3- Exposure to the toxicity of both iron dextran and γ-irradiation revealed similar disturbances in the majority of parameters as in γ-irradiation or iron dextran, except for trace elements which recorded an increase in liver Cu,
Mn, Ca, and Fe and a decrease in Mg, while an increase in kidney (Mg and Ca) and reduction in Cu were also observed. As for histological examination, cumulative damage in both iron dextran and radiation was observed.
4- Treatment of rats with naringin and ID alone or in combination with γ- irradiation has shown an ameliorative effect on (AST, ALT, ALP), total bilirubin, glucose, serum iron, TIBC, transferrin and ferritin, urea and creatinine levels, lipid profile (CH, TG, LDL-c, HDL-c) abnormalities and hematological parameters (WBCs, RBCs, Hb) and serum total protein, albumin and A/G ratio were also recorded. Concerning the oxidative parameters naringin decreased the lipid peroxidation and ROS production and increased the concentrations of GSH and MTS and the activity of SOD in both liver and kidney tissues. A retention of Zn, Cu, Mn, CA, Fe was observed in liver and kidney tissues. Naringin had also, a partial ameliorative effect to the histological damage produced.

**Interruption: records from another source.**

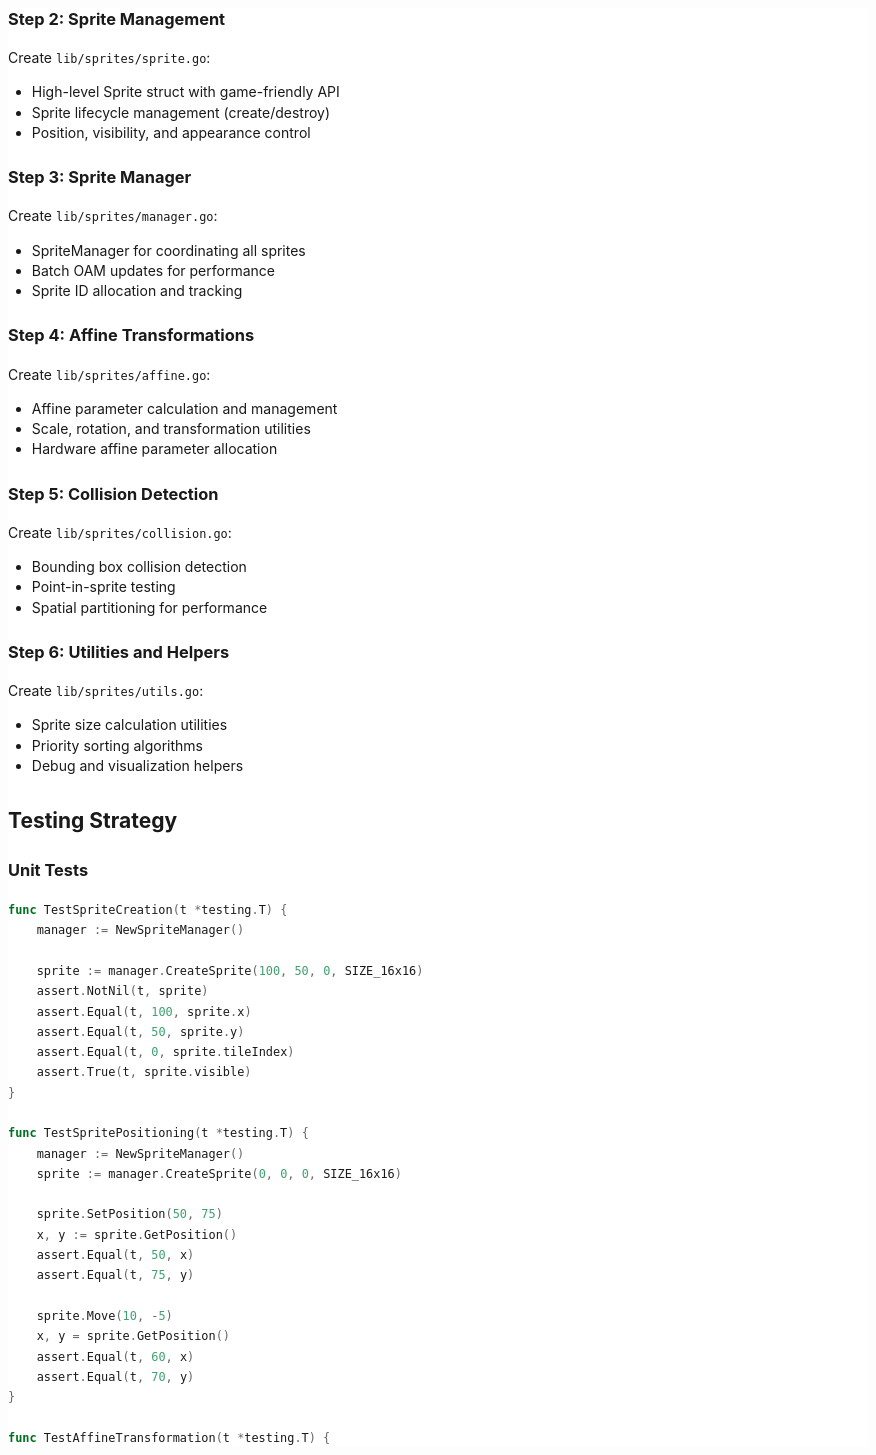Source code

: ### Step 2: Sprite Management
Create `lib/sprites/sprite.go`:
- High-level Sprite struct with game-friendly API
- Sprite lifecycle management (create/destroy)
- Position, visibility, and appearance control

### Step 3: Sprite Manager
Create `lib/sprites/manager.go`:
- SpriteManager for coordinating all sprites
- Batch OAM updates for performance
- Sprite ID allocation and tracking

### Step 4: Affine Transformations
Create `lib/sprites/affine.go`:
- Affine parameter calculation and management
- Scale, rotation, and transformation utilities
- Hardware affine parameter allocation

### Step 5: Collision Detection
Create `lib/sprites/collision.go`:
- Bounding box collision detection
- Point-in-sprite testing
- Spatial partitioning for performance

### Step 6: Utilities and Helpers
Create `lib/sprites/utils.go`:
- Sprite size calculation utilities
- Priority sorting algorithms
- Debug and visualization helpers

## Testing Strategy

### Unit Tests
```go
func TestSpriteCreation(t *testing.T) {
    manager := NewSpriteManager()
    
    sprite := manager.CreateSprite(100, 50, 0, SIZE_16x16)
    assert.NotNil(t, sprite)
    assert.Equal(t, 100, sprite.x)
    assert.Equal(t, 50, sprite.y)
    assert.Equal(t, 0, sprite.tileIndex)
    assert.True(t, sprite.visible)
}

func TestSpritePositioning(t *testing.T) {
    manager := NewSpriteManager()
    sprite := manager.CreateSprite(0, 0, 0, SIZE_16x16)
    
    sprite.SetPosition(50, 75)
    x, y := sprite.GetPosition()
    assert.Equal(t, 50, x)
    assert.Equal(t, 75, y)
    
    sprite.Move(10, -5)
    x, y = sprite.GetPosition()
    assert.Equal(t, 60, x)
    assert.Equal(t, 70, y)
}

func TestAffineTransformation(t *testing.T) {
```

According to the preceding findings, it could be concluded that:
• Administration of NIN can be effective in modulating the severity of liver and kidney function tests, trace element contents and oxidative damage induced by γ-radiation as well as ID toxicity in liver and kidney tissues.
• The protective effect of naringin could be retained to its ability to scavenge free radical species by inhibiting some enzymes or chelating trace metals involved in free radical production, in addition to enhancing the antioxidant defense system, suppress lipidperoxidation and restoring some of the metalloelements in liver and kidney tissues.